Two reports, two completely different jobs
Because the appraisal and the inspection both happen after your offer is accepted, and both involve someone walking through the home, buyers often assume they are the same thing or that one covers the other. They do not. They answer different questions for different people.
The appraisal asks, what is this home worth? — and it answers for the lender. The inspection asks, what condition is this home in? — and it answers for you. With the typical Tennessee home listed around half a million dollars, both questions are worth answering before you commit.
The appraisal: value, for the lender
When you finance a home, the lender is putting up most of the money — so it needs an independent check that the home is actually worth what you have agreed to pay.
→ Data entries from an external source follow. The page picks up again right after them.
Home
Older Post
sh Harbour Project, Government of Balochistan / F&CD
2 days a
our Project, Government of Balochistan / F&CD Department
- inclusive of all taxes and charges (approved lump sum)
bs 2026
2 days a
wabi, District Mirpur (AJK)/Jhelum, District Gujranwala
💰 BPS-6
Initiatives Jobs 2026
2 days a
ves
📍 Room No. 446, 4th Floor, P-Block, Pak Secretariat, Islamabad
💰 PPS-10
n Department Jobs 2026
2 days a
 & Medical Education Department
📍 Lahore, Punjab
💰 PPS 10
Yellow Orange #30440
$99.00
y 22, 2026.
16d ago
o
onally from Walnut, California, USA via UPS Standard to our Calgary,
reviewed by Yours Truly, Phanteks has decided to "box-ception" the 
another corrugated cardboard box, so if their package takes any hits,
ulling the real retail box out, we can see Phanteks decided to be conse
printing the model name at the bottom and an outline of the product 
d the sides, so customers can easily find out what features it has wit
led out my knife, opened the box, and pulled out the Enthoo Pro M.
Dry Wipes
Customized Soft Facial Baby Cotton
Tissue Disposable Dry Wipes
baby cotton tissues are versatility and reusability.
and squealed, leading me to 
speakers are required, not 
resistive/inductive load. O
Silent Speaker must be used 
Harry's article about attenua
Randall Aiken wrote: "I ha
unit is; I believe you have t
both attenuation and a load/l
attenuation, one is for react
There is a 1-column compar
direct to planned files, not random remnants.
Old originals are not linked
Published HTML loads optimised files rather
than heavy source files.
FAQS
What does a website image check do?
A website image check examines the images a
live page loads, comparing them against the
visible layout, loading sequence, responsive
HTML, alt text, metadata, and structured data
That is the appraisal. A licensed appraiser evaluates the property and comparable recent sales and delivers an opinion of market value. The lender orders it, and you typically pay for it as part of your closing costs.
The appraisal protects you too. It is a guardrail against overpaying, because the lender will generally not finance more than the home is worth. If the value comes in below the agreed price, it does not kill the deal automatically — but it does start a conversation about the price, your down payment, or the financing.
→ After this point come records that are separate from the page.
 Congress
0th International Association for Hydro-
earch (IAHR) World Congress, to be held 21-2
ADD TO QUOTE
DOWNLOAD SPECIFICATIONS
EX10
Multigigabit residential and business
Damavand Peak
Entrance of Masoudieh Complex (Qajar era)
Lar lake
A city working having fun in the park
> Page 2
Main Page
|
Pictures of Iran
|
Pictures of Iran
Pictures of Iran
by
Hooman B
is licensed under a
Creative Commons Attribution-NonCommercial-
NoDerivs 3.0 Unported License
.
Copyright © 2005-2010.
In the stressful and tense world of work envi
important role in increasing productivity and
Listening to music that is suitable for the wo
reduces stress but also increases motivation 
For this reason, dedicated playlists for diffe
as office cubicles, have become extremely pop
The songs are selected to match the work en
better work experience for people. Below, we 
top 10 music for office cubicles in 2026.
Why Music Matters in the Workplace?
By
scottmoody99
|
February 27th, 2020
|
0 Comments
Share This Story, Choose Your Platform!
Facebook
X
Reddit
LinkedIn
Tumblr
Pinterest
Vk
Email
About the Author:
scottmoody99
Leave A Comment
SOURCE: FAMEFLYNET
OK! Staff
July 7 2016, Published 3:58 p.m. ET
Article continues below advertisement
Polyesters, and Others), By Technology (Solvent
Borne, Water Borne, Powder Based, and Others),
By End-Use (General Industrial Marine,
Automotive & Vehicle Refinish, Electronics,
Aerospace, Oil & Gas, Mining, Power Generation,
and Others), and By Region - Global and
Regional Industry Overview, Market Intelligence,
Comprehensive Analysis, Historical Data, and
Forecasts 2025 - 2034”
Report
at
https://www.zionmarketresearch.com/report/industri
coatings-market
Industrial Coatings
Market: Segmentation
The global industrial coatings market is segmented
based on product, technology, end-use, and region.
The inspection: condition, for you
The inspection is for you, and it is the one that is easy to skip and easy to regret skipping. A professional home inspector examines the home's systems and structure — roof, foundation, electrical, plumbing, heating and cooling — and reports what works, what is worn, and what could become a problem. You arrange it and pay for it, usually right after your offer is accepted.
Unlike the appraisal, an inspection is optional. But it is the clearest window you get into what you are actually buying, and what it surfaces can be negotiated with the seller before you are committed. For most buyers, the cost is small insurance on the largest purchase they will make.
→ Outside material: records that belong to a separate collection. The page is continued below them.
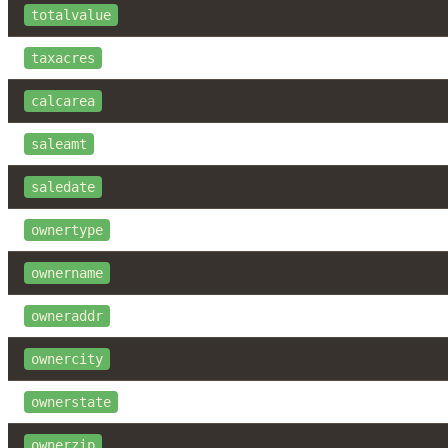
totalvalue
taxacres
calcarea
saleamt
saledate
ownertype
ownername
owneraddr
ownercity
ownerstate
ownerzip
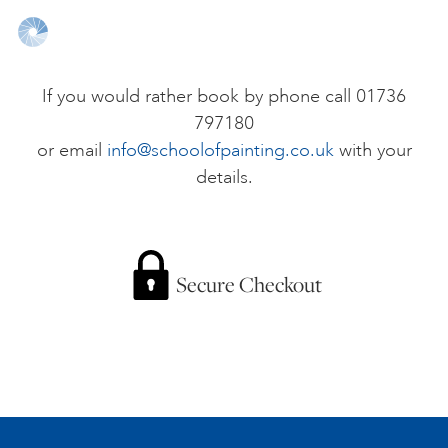
ONLINE ART CLUB
If you would rather book by phone call 01736
797180
PERSONAL DEVELOPMENT
or email
info@schoolofpainting.co.uk
with your
details.
LIFE DRAWING
ALL ART COURSES
Secure Checkout
YOUNG ARTISTS
GIFT VOUCHERS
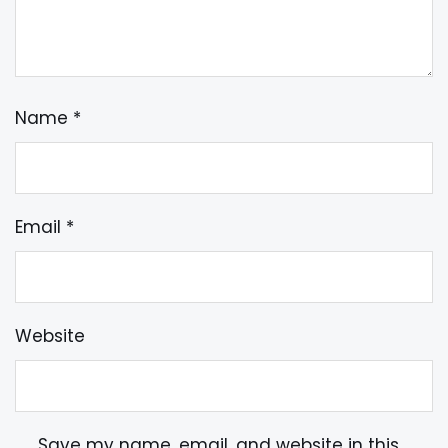
Name
*
Email
*
Website
Save my name, email, and website in this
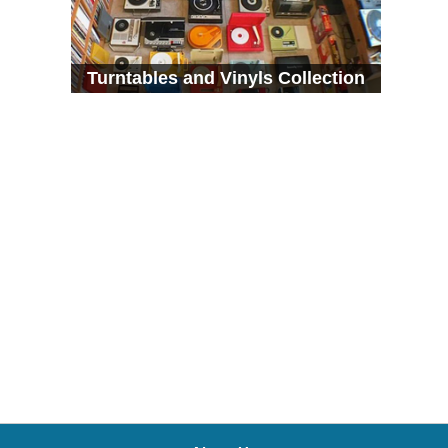
Turntables and Vinyls Collection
What happens when either one surprises you
A low appraisal means the home valued below your contract price. Your options usually include renegotiating the price, making up the gap with more cash, or — if your contract has an appraisal contingency — walking away. Your loan officer and agent will walk you through which path fits.
A tough inspection report is not necessarily a deal-breaker either. Findings become leverage: you can ask the seller to repair items, credit you toward the cost, or adjust the price — or decide the home is not the one. The point of both reports is the same: to make sure you go in with your eyes open.
Do you need both?
If you are financing the purchase, the appraisal is generally required — the lender orders it as a condition of the loan. The inspection is your choice, but it is one of the few places where spending a little up front can save a great deal later. Most buyers do both: the appraisal confirms the value behind the loan, and the inspection confirms the condition behind the value.